→ **Text extract**:
Management types think technical types do magic.

“Can you magic this” “Can you magic that”

Over time they get used to the fact we can just do stuff. They have no idea how we do it. They just know they can put out a request and it will invariably be fulfilled.

What they don’t know is - we have no idea how to do it until we spend some time messing about and researching it, and working out how to do it. It’s not rocket science (or maybe it is - Maybe rocket science is people messing about and researching until something works)

My own boss’ occasional request is a “can you fix” (or “will you fix”) request. To which my usual reply is “I’ll see what I can do” followed usually by a reply stating that it’s fixed and what caused it to go wrong in the first place.

We’re (or I’m) talking about levels of magic far lower than the stuff that happens in the IT world these days. The stuff that makes us technical types think ‘magic’ and go ‘wow! how the **** did they do that?’

I hate working for management that has no technical experience … or even curiosity. They think we just wiggle our fingers over the keyboard and play with the mouse a little, and everything magically gets done. And I love it when they make an impossible demand, adding “I know I can count on you, because you’re so good at this sort of thing.”

→ **To be done**: Go on with the piece about managers who believe technical staff do magic, picking up after its final sentence. Nothing in the lines that come next is needed here.

→ **Data listing**:
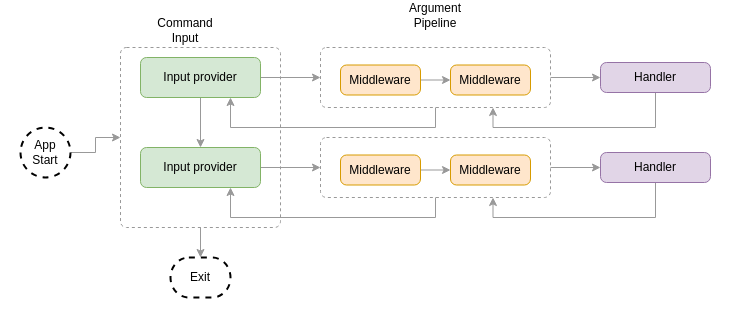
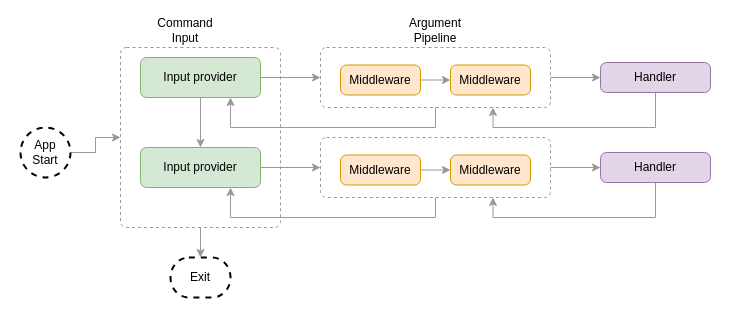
  <mxCell id="0" />
  <mxCell id="1" parent="0" />
  <mxCell id="2" style="edgeStyle=orthogonalEdgeStyle;rounded=0;orthogonalLoop=1;jettySize=auto;html=1;exitX=0.5;exitY=1;exitDx=0;exitDy=0;entryX=0.75;entryY=1;entryDx=0;entryDy=0;strokeColor=#999999;" edge="1" parent="1" source="4" target="11"><mxGeometry relative="1" as="geometry" /></mxCell>
  <mxCell id="3" style="edgeStyle=orthogonalEdgeStyle;rounded=0;orthogonalLoop=1;jettySize=auto;html=1;exitX=1;exitY=0.5;exitDx=0;exitDy=0;entryX=0;entryY=0.5;entryDx=0;entryDy=0;strokeColor=#999999;" edge="1" parent="1" source="4" target="27"><mxGeometry relative="1" as="geometry" /></mxCell>
  <mxCell id="4" value="" style="rounded=1;whiteSpace=wrap;html=1;absoluteArcSize=1;arcSize=12;fillColor=none;strokeColor=#999999;dashed=1;" vertex="1" parent="1"><mxGeometry x="320" y="47" width="230" height="60" as="geometry" /></mxCell>
  <mxCell id="5" style="edgeStyle=orthogonalEdgeStyle;rounded=0;orthogonalLoop=1;jettySize=auto;html=1;exitX=0.5;exitY=1;exitDx=0;exitDy=0;entryX=0.5;entryY=0;entryDx=0;entryDy=0;entryPerimeter=0;strokeColor=#999999;" edge="1" parent="1" source="6"><mxGeometry relative="1" as="geometry"><mxPoint x="200" y="257" as="targetPoint" /></mxGeometry></mxCell>
  <mxCell id="6" value="" style="rounded=1;whiteSpace=wrap;html=1;absoluteArcSize=1;arcSize=12;fillColor=none;strokeColor=#999999;dashed=1;" vertex="1" parent="1"><mxGeometry x="120" y="47" width="160" height="180" as="geometry" /></mxCell>
  <mxCell id="7" style="edgeStyle=orthogonalEdgeStyle;rounded=0;orthogonalLoop=1;jettySize=auto;html=1;exitX=1;exitY=0.5;exitDx=0;exitDy=0;entryX=0;entryY=0.5;entryDx=0;entryDy=0;strokeColor=#999999;" edge="1" parent="1" source="8" target="19"><mxGeometry relative="1" as="geometry" /></mxCell>
  <mxCell id="8" value="Input provider" style="rounded=1;whiteSpace=wrap;html=1;fillColor=#d5e8d4;strokeColor=#82b366;absoluteArcSize=1;arcSize=12;" vertex="1" parent="1"><mxGeometry x="140" y="147" width="120" height="40" as="geometry" /></mxCell>
  <mxCell id="9" style="edgeStyle=orthogonalEdgeStyle;rounded=0;orthogonalLoop=1;jettySize=auto;html=1;exitX=1;exitY=0.5;exitDx=0;exitDy=0;entryX=0;entryY=0.5;entryDx=0;entryDy=0;strokeColor=#999999;" edge="1" parent="1" source="11" target="4"><mxGeometry relative="1" as="geometry" /></mxCell>
  <mxCell id="10" style="edgeStyle=orthogonalEdgeStyle;rounded=0;orthogonalLoop=1;jettySize=auto;html=1;exitX=0.5;exitY=1;exitDx=0;exitDy=0;entryX=0.5;entryY=0;entryDx=0;entryDy=0;strokeColor=#999999;" edge="1" parent="1" source="11" target="8"><mxGeometry relative="1" as="geometry" /></mxCell>
  <mxCell id="11" value="Input provider" style="rounded=1;whiteSpace=wrap;html=1;fillColor=#d5e8d4;strokeColor=#82b366;absoluteArcSize=1;arcSize=12;" vertex="1" parent="1"><mxGeometry x="140" y="57" width="120" height="40" as="geometry" /></mxCell>
  <mxCell id="12" style="edgeStyle=orthogonalEdgeStyle;rounded=0;orthogonalLoop=1;jettySize=auto;html=1;exitX=1;exitY=0.5;exitDx=0;exitDy=0;entryX=0;entryY=0.5;entryDx=0;entryDy=0;strokeColor=#999999;" edge="1" parent="1" source="13" target="14"><mxGeometry relative="1" as="geometry" /></mxCell>
  <mxCell id="13" value="Middleware" style="rounded=1;whiteSpace=wrap;html=1;fillColor=#ffe6cc;strokeColor=#d79b00;absoluteArcSize=1;arcSize=12;" vertex="1" parent="1"><mxGeometry x="340" y="64.5" width="80" height="30" as="geometry" /></mxCell>
  <mxCell id="14" value="Middleware" style="rounded=1;whiteSpace=wrap;html=1;fillColor=#ffe6cc;strokeColor=#d79b00;absoluteArcSize=1;arcSize=12;" vertex="1" parent="1"><mxGeometry x="450" y="64.5" width="80" height="30" as="geometry" /></mxCell>
  <mxCell id="15" value="Command Input" style="text;html=1;strokeColor=none;fillColor=none;align=center;verticalAlign=middle;whiteSpace=wrap;rounded=0;dashed=1;connectable=0;allowArrows=0;" vertex="1" parent="1"><mxGeometry x="165" y="20" width="40" height="20" as="geometry" /></mxCell>
- <mxCell id="16" value="Argument Pipeline" style="text;html=1;strokeColor=none;fillColor=none;align=center;verticalAlign=middle;whiteSpace=wrap;rounded=0;dashed=1;connectable=0;allowArrows=0;" vertex="1" parent="1"><mxGeometry x="390" y="5" width="90" height="20" as="geometry" /></mxCell>
+ <mxCell id="16" value="Argument Pipeline" style="text;html=1;strokeColor=none;fillColor=none;align=center;verticalAlign=middle;whiteSpace=wrap;rounded=0;dashed=1;connectable=0;allowArrows=0;" vertex="1" parent="1"><mxGeometry x="390" y="20" width="90" height="20" as="geometry" /></mxCell>
  <mxCell id="17" style="edgeStyle=orthogonalEdgeStyle;rounded=0;orthogonalLoop=1;jettySize=auto;html=1;exitX=0.5;exitY=1;exitDx=0;exitDy=0;entryX=0.75;entryY=1;entryDx=0;entryDy=0;strokeColor=#999999;" edge="1" parent="1" source="19" target="8"><mxGeometry relative="1" as="geometry" /></mxCell>
  <mxCell id="18" style="edgeStyle=orthogonalEdgeStyle;rounded=0;orthogonalLoop=1;jettySize=auto;html=1;exitX=1;exitY=0.5;exitDx=0;exitDy=0;entryX=0;entryY=0.5;entryDx=0;entryDy=0;strokeColor=#999999;" edge="1" parent="1" source="19" target="29"><mxGeometry relative="1" as="geometry" /></mxCell>
  <mxCell id="19" value="" style="rounded=1;whiteSpace=wrap;html=1;absoluteArcSize=1;arcSize=12;fillColor=none;strokeColor=#999999;dashed=1;" vertex="1" parent="1"><mxGeometry x="320" y="137" width="230" height="60" as="geometry" /></mxCell>
  <mxCell id="20" style="edgeStyle=orthogonalEdgeStyle;rounded=0;orthogonalLoop=1;jettySize=auto;html=1;exitX=1;exitY=0.5;exitDx=0;exitDy=0;entryX=0;entryY=0.5;entryDx=0;entryDy=0;strokeColor=#999999;" edge="1" source="21" target="22" parent="1"><mxGeometry relative="1" as="geometry" /></mxCell>
  <mxCell id="21" value="Middleware" style="rounded=1;whiteSpace=wrap;html=1;fillColor=#ffe6cc;strokeColor=#d79b00;absoluteArcSize=1;arcSize=12;" vertex="1" parent="1"><mxGeometry x="340" y="154.5" width="80" height="30" as="geometry" /></mxCell>
  <mxCell id="22" value="Middleware" style="rounded=1;whiteSpace=wrap;html=1;fillColor=#ffe6cc;strokeColor=#d79b00;absoluteArcSize=1;arcSize=12;" vertex="1" parent="1"><mxGeometry x="450" y="154.5" width="80" height="30" as="geometry" /></mxCell>
  <mxCell id="23" style="edgeStyle=orthogonalEdgeStyle;rounded=0;orthogonalLoop=1;jettySize=auto;html=1;exitX=1;exitY=0.5;exitDx=0;exitDy=0;exitPerimeter=0;entryX=0;entryY=0.5;entryDx=0;entryDy=0;strokeColor=#999999;" edge="1" parent="1" source="24" target="6"><mxGeometry relative="1" as="geometry" /></mxCell>
  <mxCell id="24" value="App&lt;br&gt;Start" style="strokeWidth=2;html=1;shape=mxgraph.flowchart.start_2;whiteSpace=wrap;dashed=1;fillColor=none;connectable=1;" vertex="1" parent="1"><mxGeometry x="20" y="127" width="50" height="50" as="geometry" /></mxCell>
  <mxCell id="25" value="Exit" style="strokeWidth=2;html=1;shape=mxgraph.flowchart.terminator;whiteSpace=wrap;dashed=1;fillColor=none;" vertex="1" parent="1"><mxGeometry x="170" y="257" width="60" height="40" as="geometry" /></mxCell>
  <mxCell id="26" style="edgeStyle=orthogonalEdgeStyle;rounded=0;orthogonalLoop=1;jettySize=auto;html=1;exitX=0.5;exitY=1;exitDx=0;exitDy=0;entryX=0.75;entryY=1;entryDx=0;entryDy=0;strokeColor=#999999;" edge="1" parent="1" source="27" target="4"><mxGeometry relative="1" as="geometry" /></mxCell>
  <mxCell id="27" value="Handler" style="rounded=1;whiteSpace=wrap;html=1;fillColor=#e1d5e7;strokeColor=#9673a6;absoluteArcSize=1;arcSize=12;" vertex="1" parent="1"><mxGeometry x="600" y="62" width="110" height="30" as="geometry" /></mxCell>
  <mxCell id="28" style="edgeStyle=orthogonalEdgeStyle;rounded=0;orthogonalLoop=1;jettySize=auto;html=1;exitX=0.5;exitY=1;exitDx=0;exitDy=0;entryX=0.75;entryY=1;entryDx=0;entryDy=0;strokeColor=#999999;" edge="1" parent="1" source="29" target="19"><mxGeometry relative="1" as="geometry" /></mxCell>
  <mxCell id="29" value="Handler" style="rounded=1;whiteSpace=wrap;html=1;fillColor=#e1d5e7;strokeColor=#9673a6;absoluteArcSize=1;arcSize=12;" vertex="1" parent="1"><mxGeometry x="600" y="152" width="110" height="30" as="geometry" /></mxCell>
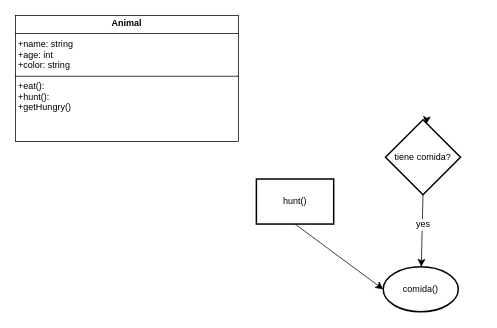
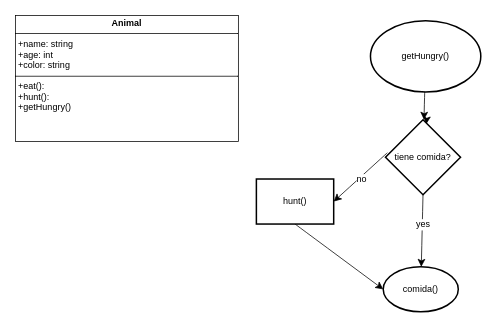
  <mxCell id="0" />
  <mxCell id="1" parent="0" />
  <mxCell id="2" value="&lt;p style=&quot;margin:0px;margin-top:4px;text-align:center;&quot;&gt;&lt;b&gt;Animal&lt;/b&gt;&lt;/p&gt;&lt;hr size=&quot;1&quot; style=&quot;border-style:solid;&quot;&gt;&lt;p style=&quot;margin:0px;margin-left:4px;&quot;&gt;&lt;span style=&quot;background-color: initial;&quot;&gt;+name: string&lt;/span&gt;&lt;br&gt;&lt;/p&gt;&lt;p style=&quot;margin:0px;margin-left:4px;&quot;&gt;+age: int&lt;/p&gt;&lt;p style=&quot;margin:0px;margin-left:4px;&quot;&gt;+color: string&lt;/p&gt;&lt;hr size=&quot;1&quot; style=&quot;border-style:solid;&quot;&gt;&lt;p style=&quot;margin:0px;margin-left:4px;&quot;&gt;&lt;span style=&quot;background-color: initial;&quot;&gt;+eat():&amp;nbsp;&lt;/span&gt;&lt;br&gt;&lt;/p&gt;&lt;p style=&quot;margin:0px;margin-left:4px;&quot;&gt;+hunt():&lt;/p&gt;&lt;p style=&quot;margin:0px;margin-left:4px;&quot;&gt;+getHungry()&lt;/p&gt;" style="verticalAlign=top;align=left;overflow=fill;html=1;whiteSpace=wrap;" vertex="1" parent="1"><mxGeometry x="20" y="20" width="297" height="168" as="geometry" /></mxCell>
  <mxCell id="3" value="" style="edgeStyle=none;curved=1;rounded=0;orthogonalLoop=1;jettySize=auto;html=1;fontSize=12;startSize=8;endSize=8;" edge="1" parent="1" source="13"><mxGeometry relative="1" as="geometry"><mxPoint x="567.251" y="165" as="targetPoint" /></mxGeometry></mxCell>
+ <mxCell id="4" value="getHungry()" style="strokeWidth=2;html=1;shape=mxgraph.flowchart.start_1;whiteSpace=wrap;" vertex="1" parent="1"><mxGeometry x="493" y="27" width="147" height="95" as="geometry" /></mxCell>
+ <mxCell id="5" value="" style="edgeStyle=none;curved=1;rounded=0;orthogonalLoop=1;jettySize=auto;html=1;fontSize=12;startSize=8;endSize=8;exitX=0.025;exitY=0.44;exitDx=0;exitDy=0;exitPerimeter=0;entryX=1;entryY=0.5;entryDx=0;entryDy=0;" edge="1" parent="1" source="13" target="11"><mxGeometry relative="1" as="geometry"><mxPoint x="513" y="195" as="sourcePoint" /><mxPoint x="464.5" y="210.36" as="targetPoint" /><Array as="points" /></mxGeometry></mxCell>
+ <mxCell id="6" value="no" style="edgeLabel;html=1;align=center;verticalAlign=middle;resizable=0;points=[];fontSize=12;" vertex="1" connectable="0" parent="5"><mxGeometry x="0.037" y="3" relative="1" as="geometry"><mxPoint as="offset" /></mxGeometry></mxCell>
  <mxCell id="7" style="edgeStyle=none;curved=1;rounded=0;orthogonalLoop=1;jettySize=auto;html=1;fontSize=12;startSize=8;endSize=8;exitX=0.5;exitY=1;exitDx=0;exitDy=0;exitPerimeter=0;" edge="1" parent="1" source="13" target="9"><mxGeometry relative="1" as="geometry"><mxPoint x="566" y="339" as="targetPoint" /><mxPoint x="566" y="219" as="sourcePoint" /></mxGeometry></mxCell>
  <mxCell id="8" value="yes" style="edgeLabel;html=1;align=center;verticalAlign=middle;resizable=0;points=[];fontSize=12;" vertex="1" connectable="0" parent="7"><mxGeometry x="0.131" y="3" relative="1" as="geometry"><mxPoint x="-2" y="-15" as="offset" /></mxGeometry></mxCell>
  <mxCell id="9" value="comida()" style="strokeWidth=2;html=1;shape=mxgraph.flowchart.start_1;whiteSpace=wrap;" vertex="1" parent="1"><mxGeometry x="510" y="355" width="100" height="60" as="geometry" /></mxCell>
  <mxCell id="10" style="edgeStyle=none;curved=1;rounded=0;orthogonalLoop=1;jettySize=auto;html=1;entryX=0;entryY=0.5;entryDx=0;entryDy=0;entryPerimeter=0;fontSize=12;startSize=8;endSize=8;exitX=0.5;exitY=1;exitDx=0;exitDy=0;" edge="1" parent="1" source="11" target="9"><mxGeometry relative="1" as="geometry" /></mxCell>
  <mxCell id="11" value="hunt()" style="whiteSpace=wrap;html=1;strokeWidth=2;" vertex="1" parent="1"><mxGeometry x="341" y="238" width="103" height="60" as="geometry" /></mxCell>
+ <mxCell id="12" value="" style="edgeStyle=none;curved=1;rounded=0;orthogonalLoop=1;jettySize=auto;html=1;fontSize=12;startSize=8;endSize=8;" edge="1" parent="1" source="4" target="13"><mxGeometry relative="1" as="geometry"><mxPoint x="567" y="122" as="sourcePoint" /><mxPoint x="567.251" y="165" as="targetPoint" /></mxGeometry></mxCell>
  <mxCell id="13" value="tiene comida?" style="strokeWidth=2;html=1;shape=mxgraph.flowchart.decision;whiteSpace=wrap;" vertex="1" parent="1"><mxGeometry x="513" y="159" width="100" height="100" as="geometry" /></mxCell>
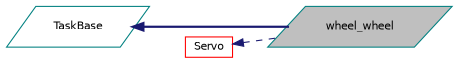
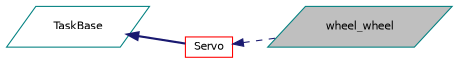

→ **Answer for this exercise**:
Huh. We encourage that sort of thinking where I work. I’m forever having to tell management/internal customers “Don’t tell me how you want it done, just tell me what you want accomplished. Leave the rest to me.” After all, it’s not their job to know how they want this stuff done—that’s why they keep me around.

Besides, most of the time when they think they know how something works, they’re wrong. Either flat wrong, or wrong in the sense that what they’re asking for would work, but not very well.

I’ve been the “Tech Guy” for my company for so long it’s ammusing for me now as a manager to take that approach.
“Just get it done” I say, and off they go without my knowing how.

My background does make me a better, more understanding, manager though.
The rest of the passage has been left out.